**Problem to solve:**
Only lines below containing the string "dans" should be counted; please give that count by itself.

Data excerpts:
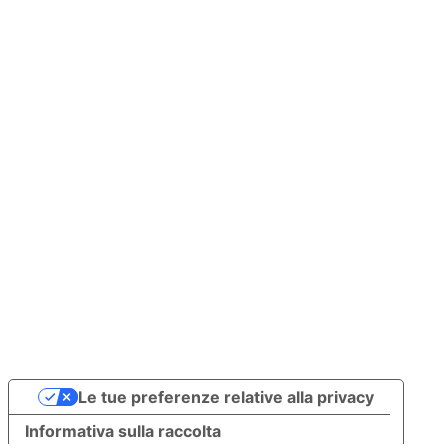
Invia
WhatsApp)
Termini e 
condizioni
Le tue preferenze relative alla privacy
Informativa sulla raccolta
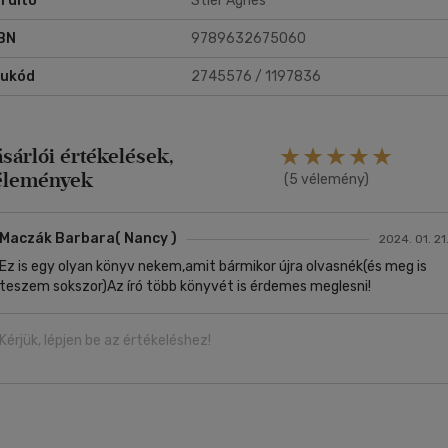
rdító
Stier Ágnes
BN
9789632675060
rukód
2745576 / 1197836
ásárlói értékelések,
élemények
(5 vélemény)
Maczák Barbara( Nancy )
2024. 01. 21
Ez is egy olyan könyv nekem,amit bármikor újra olvasnék(és meg is
teszem sokszor)Az író több könyvét is érdemes meglesni!
Kérjük, lépjen be az értékeléshez!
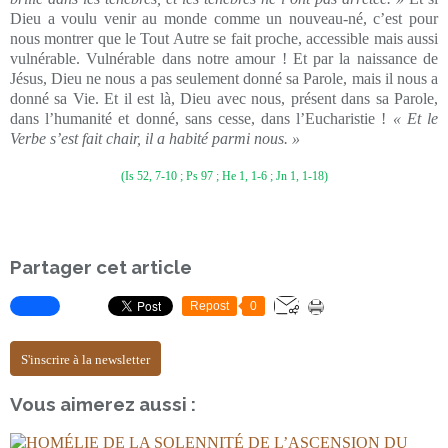
Dieu a voulu venir au monde comme un nouveau-né, c’est pour
nous montrer que le Tout Autre se fait proche, accessible mais aussi
vulnérable. Vulnérable dans notre amour ! Et par la naissance de
Jésus, Dieu ne nous a pas seulement donné sa Parole, mais il nous a
donné sa Vie. Et il est là, Dieu avec nous, présent dans sa Parole,
dans l’humanité et donné, sans cesse, dans l’Eucharistie !
« Et le
Verbe s’est fait chair, il a habité parmi nous. »
(Is 52, 7-10 ; Ps 97 ; He 1, 1-6 ; Jn 1, 1-18)
Partager cet article
Repost
0
S'inscrire à la newsletter
Vous aimerez aussi :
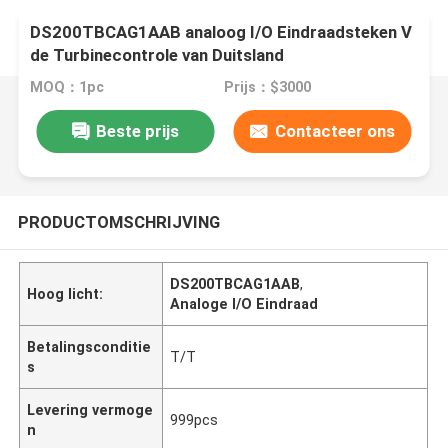
DS200TBCAG1AAB analoog I/O Eindraadsteken V
de Turbinecontrole van Duitsland
MOQ：1pc
Prijs：$3000
Beste prijs
Contacteer ons
PRODUCTOMSCHRIJVING
DS200TBCAG1AAB
,
Hoog licht:
Analoge I/O Eindraad
Betalingsconditie
T/T
s
Levering vermoge
999pcs
n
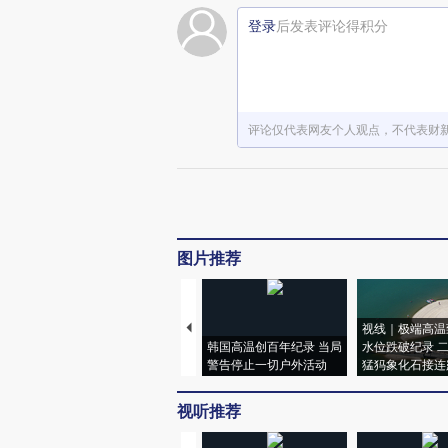
登录
后发表评论得积分
评论仅代表网友个人观点，不代表财
图片推荐
视线｜极端高温
韩国高温创百年纪录 当局
水位跌破纪录 
警告停止一切户外活动
猛犸象化石接连
视听推荐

**Written reply:**
3